SELECTED TEXT:
One can replace the McKean–Vlasov SDE (36) by the following formulation

$$\begin{aligned} {\mathrm{d}} \theta _\tau = -\varSigma _\tau \nabla _\theta U_\tau (\theta _\tau ) \,{\mathrm{d}}\tau + \varSigma _\tau ^{1/2} {\mathrm{d}}W_\tau \,, \end{aligned}$$
(38)

where the potential \(U_\tau \) now satisfies the elliptic PDE

$$\begin{aligned} \nabla _\theta \cdot (\pi _\tau \varSigma _\tau \nabla _\theta U_\tau ) = -\pi _\tau (\varPsi _{\mathrm{post}} - \pi _\tau \left[ \varPsi _{\mathrm{post}}\right] ) \end{aligned}$$

instead of (9). Both formulations are equivalent for Gaussian PDFs \(\pi _\tau \). While (36) is closer to the homotopy approach of Sect. 4, formulation (38) has a closer resemblance to overdamped Langevin dynamics.

5.1 Asymptotic Behaviour

The case of a general negative log-likelihood function \(\varPsi _{\mathrm{data}}\) is more delicate. However, if the associated posterior (6) is non-Gaussian but is well approximated by a Gaussian, and this also applies to all intermediate PDFs \(\pi _\tau \), that is,

$$\begin{aligned} \pi _\tau (\theta ) \approx {{\tilde{\pi }}}_\tau (\theta ) \propto \exp \left( -\frac{1}{2}(\theta - m_\tau )^{\mathrm{T}}\varSigma _\tau ^{-1}(\theta - m_\tau ) \right) , \end{aligned}$$
(39)

then following the arguments from Sect. 4.2, the first two moments satisfy

$$\begin{aligned} \frac{\mathrm{d}}{{\mathrm{d}}\tau } m_\tau = -\varSigma _t {\tilde{\pi }}_\tau [\nabla _\theta \varPsi _{\mathrm{post}}] \end{aligned}$$
(40)

and

$$\begin{aligned} \frac{\mathrm{d}}{{\mathrm{d}}t} \varSigma _\tau = -\varSigma _t {{\tilde{\pi }}}_\tau [D_\theta ^2 \varPsi _{\mathrm{post}} ] \varSigma _t + \varSigma _t . \end{aligned}$$
(41)

The equation for the covariance matrix is stable if \({{\tilde{\pi }}}_\tau [D_\theta ^2 \varPsi _{\mathrm{post}} ]\) is positive-definite for all \(\tau \ge 0\). This is, for example, the case for logistic regression.

We now discuss the limiting \(\tau \rightarrow \infty \) behavior of (36) in some more detail. Its equilibrium distributions are characterised by the following lemma.

EXTRACTED ENTRIES:

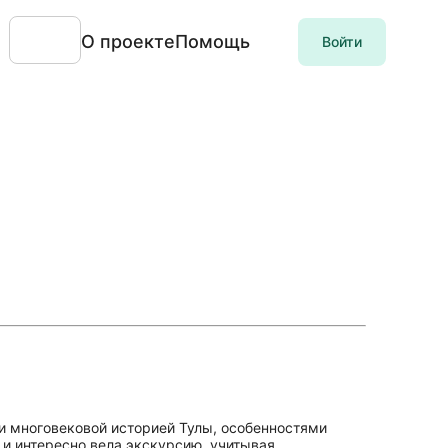
О проекте
Помощь
Войти
и многовековой историей Тулы, особенностями
и интересно вела экскурсию, учитывая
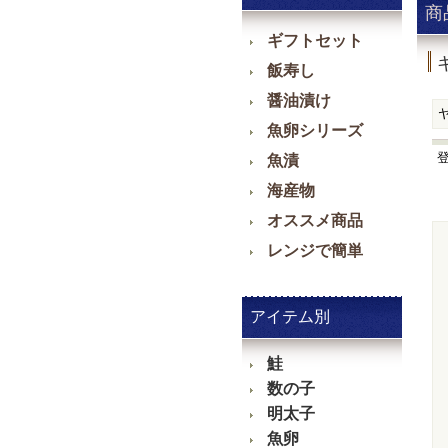
商
ギフトセット
飯寿し
醤油漬け
魚卵シリーズ
魚漬
海産物
オススメ商品
レンジで簡単
アイテム別
鮭
数の子
明太子
魚卵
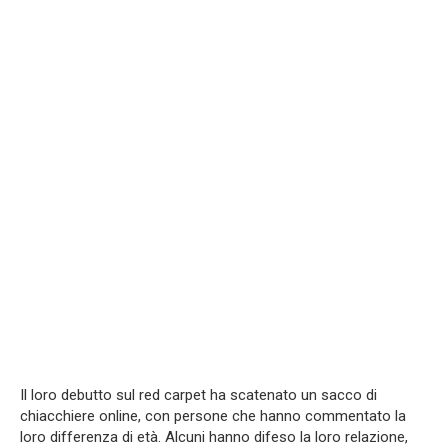
Il loro debutto sul red carpet ha scatenato un sacco di
chiacchiere online, con persone che hanno commentato la
loro differenza di età. Alcuni hanno difeso la loro relazione,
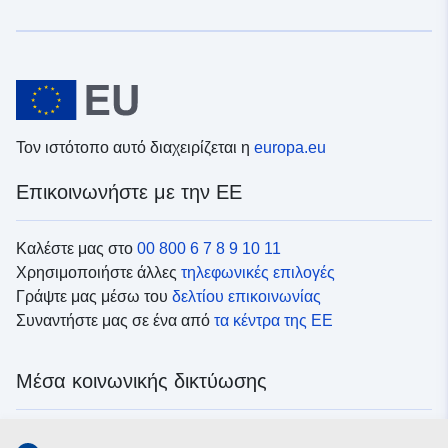
Τον ιστότοπο αυτό διαχειρίζεται η
europa.eu
Επικοινωνήστε με την ΕΕ
Καλέστε μας στο
00 800 6 7 8 9 10 11
Χρησιμοποιήστε άλλες
τηλεφωνικές επιλογές
Γράψτε μας μέσω του
δελτίου επικοινωνίας
Συναντήστε μας σε ένα από
τα κέντρα της ΕΕ
Μέσα κοινωνικής δικτύωσης
Αναζητήστε τα κανάλια της ΕΕ
στα μέσα κοινωνικής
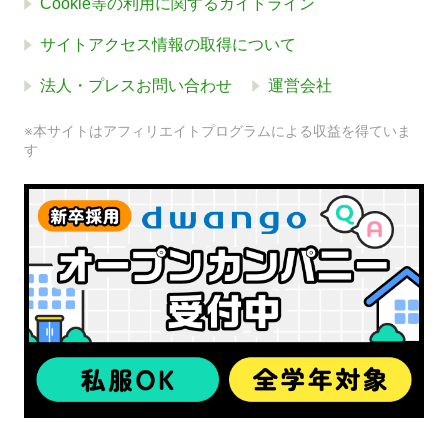
Cookie等の利用に関するガイドライン
サイトアクセス情報の取得について
法人・プレスお問い合わせ
運営会社
※本サイトはアフィリエイトプログラムによる収益を得ていま
す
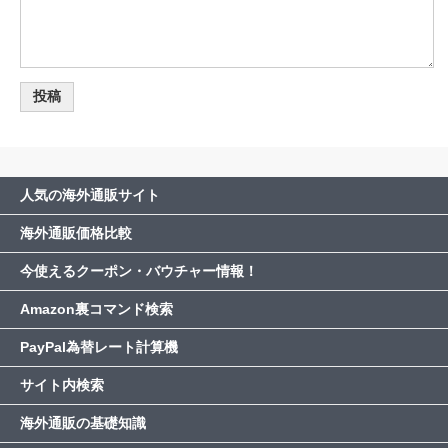
人気の海外通販サイト
海外通販価格比較
今使えるクーポン・バウチャー情報！
Amazon裏コマンド検索
PayPal為替レート計算機
サイト内検索
海外通販の基礎知識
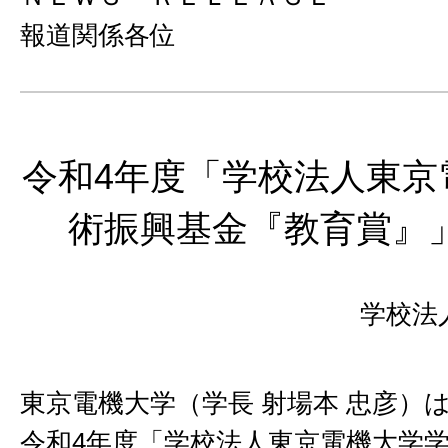
報道関係各位
令和4年度「学校法人東京
術振興基金『教育賞』
学校法
東京電機大学（学長 射場本 忠彦）
令和4年度「学校法人東京電機大学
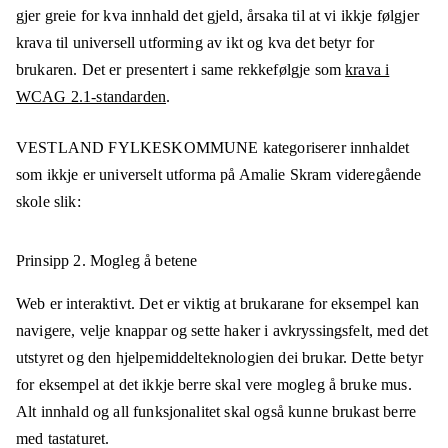
gjer greie for kva innhald det gjeld, årsaka til at vi ikkje følgjer
krava til universell utforming av ikt og kva det betyr for
brukaren. Det er presentert i same rekkefølgje som
krava i
WCAG 2.1-standarden
.
VESTLAND FYLKESKOMMUNE
kategoriserer innhaldet
som ikkje er universelt utforma på
Amalie Skram videregående
skole
slik:
Prinsipp 2.
Mogleg å betene
Web er interaktivt. Det er viktig at brukarane for eksempel kan
navigere, velje knappar og sette haker i avkryssingsfelt, med det
utstyret og den hjelpemiddelteknologien dei brukar. Dette betyr
for eksempel at det ikkje berre skal vere mogleg å bruke mus.
Alt innhald og all funksjonalitet skal også kunne brukast berre
med tastaturet.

REQUIREMENT 1: Format the records, from the start up to and including the line with "令和4年度「学校法人東京電機大学", as a numbered list without blank lines, and leave out the pictures.
REQUIREMENT 2: Resume the excerpt on the McKean–Vlasov dynamics and its Gaussian approximation from where it stops.

WRITTEN ANSWER 1:
1. О проекте
2. Помощь
3. Войти
4. и многовековой историей Тулы, особенностями
5. и интересно вела экскурсию, учитывая
6. 商
7. ギフトセット
8. 飯寿し
9. 醤油漬け
10. 魚卵シリーズ
11. 魚漬
12. 海産物
13. オススメ商品
14. レンジで簡単
15. アイテム別
16. 鮭
17. 数の子
18. 明太子
19. 魚卵
20. Il loro debutto sul red carpet ha scatenato un sacco di
21. chiacchiere online, con persone che hanno commentato la
22. loro differenza di età. Alcuni hanno difeso la loro relazione,
23. Τον ιστότοπο αυτό διαχειρίζεται η
24. europa.eu
25. Επικοινωνήστε με την ΕΕ
26. Καλέστε μας στο
27. 00 800 6 7 8 9 10 11
28. Χρησιμοποιήστε άλλες
29. τηλεφωνικές επιλογές
30. Γράψτε μας μέσω του
31. δελτίου επικοινωνίας
32. Συναντήστε μας σε ένα από
33. τα κέντρα της ΕΕ
34. Μέσα κοινωνικής δικτύωσης
35. Αναζητήστε τα κανάλια της ΕΕ
36. στα μέσα κοινωνικής
37. Cookie等の利用に関するガイドライン
38. サイトアクセス情報の取得について
39. 法人・プレスお問い合わせ
40. 運営会社
41. ※本サイトはアフィリエイトプログラムによる収益を得ていま
42. す
43. 人気の海外通販サイト
44. 海外通販価格比較
45. 今使えるクーポン・バウチャー情報！
46. Amazon裏コマンド検索
47. PayPal為替レート計算機
48. サイト内検索
49. 海外通販の基礎知識
50. 報道関係各位
51. 令和4年度「学校法人東京
52. 術振興基金『教育賞』
53. 学校法
54. 東京電機大学（学長 射場本 忠彦）
55. 令和4年度「学校法人東京電機大学

WRITTEN ANSWER 2:
Lemma 6

Stationary measures \(\pi _\infty \) of the mean-field equation (36) satisfy the PDE

$$\begin{aligned}&\frac{1}{2} \nabla _\theta \cdot \left( \pi _\infty \varSigma _\infty \left\{ \nabla _\theta \log \pi _\infty + \varSigma _{\mathrm{prior}}^{-1}(\theta +m_\infty -2m_{\mathrm{prior}}) \right\} \right) \\&\quad = \pi _\infty (\varPsi _{\mathrm{data}}- \pi _\infty [\varPsi _{\mathrm{data}}]) \end{aligned}$$

or, in terms of expectation values with respect to test functions \(\phi \),

$$\begin{aligned}&\frac{1}{2} \pi _\infty \left[ \nabla _\theta \phi \cdot \varSigma _\infty \left\{ \nabla _\theta \log \pi _\infty + \varSigma _{\mathrm{prior}}^{-1}(\theta +m_\infty -2m_{\mathrm{prior}}) \right\} \right] \nonumber \\&\quad = \pi _\infty \left[ \phi \left( \varPsi _{\mathrm{data}}-\pi _\infty \left[ \varPsi _{\mathrm{data}} \right] \right) \right] . \end{aligned}$$
(42)

Proof

The lemma follows from the Fokker–Planck equation associated to (36) and the PDE (9). \(\square \)

Again making the Gaussian approximation (39), formally setting \(\tau = \infty \) and recalling Remark 8, we first obtain from (42) the identity

$$\begin{aligned} \frac{1}{2} {{\tilde{\pi }}}_\infty \left[ \nabla _\theta \phi \cdot \varSigma _\infty \nabla _\theta \log {{\tilde{\pi }}}_\infty \right] = {\tilde{\pi }}_\infty \left[ \phi \left( \varPsi _{\mathrm{post}}- {{\tilde{\pi }}}_\infty \left[ \varPsi _{\mathrm{post}} \right] \right) \right] . \end{aligned}$$

Then,

$$\begin{aligned} \frac{1}{2} {{\tilde{\pi }}}_\infty [ \nabla _\theta \log {\tilde{\pi }}_\infty ] = 0 = {{\tilde{\pi }}}_\infty [ \nabla _\theta \varPsi _{\mathrm{post}}] \end{aligned}$$
(43)

for \(\phi (\theta ) = \theta -m_\infty \), and

$$\begin{aligned} {{\tilde{\pi }}}_\infty [ D^2_\theta \log {{\tilde{\pi }}}_\infty ] = \varSigma _\infty ^{-1} = {{\tilde{\pi }}}_\infty [ D^2_\theta \varPsi _{\mathrm{post}}] \end{aligned}$$
(44)

for \(\phi (\theta ) = (\theta -m_\infty )(\theta -m_\infty )^{\mathrm{T}}\), which provide a self-consistent system of equations for the mean \(m_\infty \) and the covariance matrix \(\varSigma _\infty \) of the Gaussian approximation (39). Here we have again used (28) and (29), respectively.

Note that (43) and (44) are compatible with (40) and (41), respectively. However, (43) and (44) only require Gaussianity (or a near-Gaussianity) for the equilibrium distribution \(\pi _\infty \).

5.2 Numerical Implementation

The most appealing aspect of our modified overdamped Langevin dynamics is the possibility of implementing the SDEs (36) or (38), respectively, in a derivative-free manner, that is, without explicit knowledge of the potential \(V_\tau \) and its gradient.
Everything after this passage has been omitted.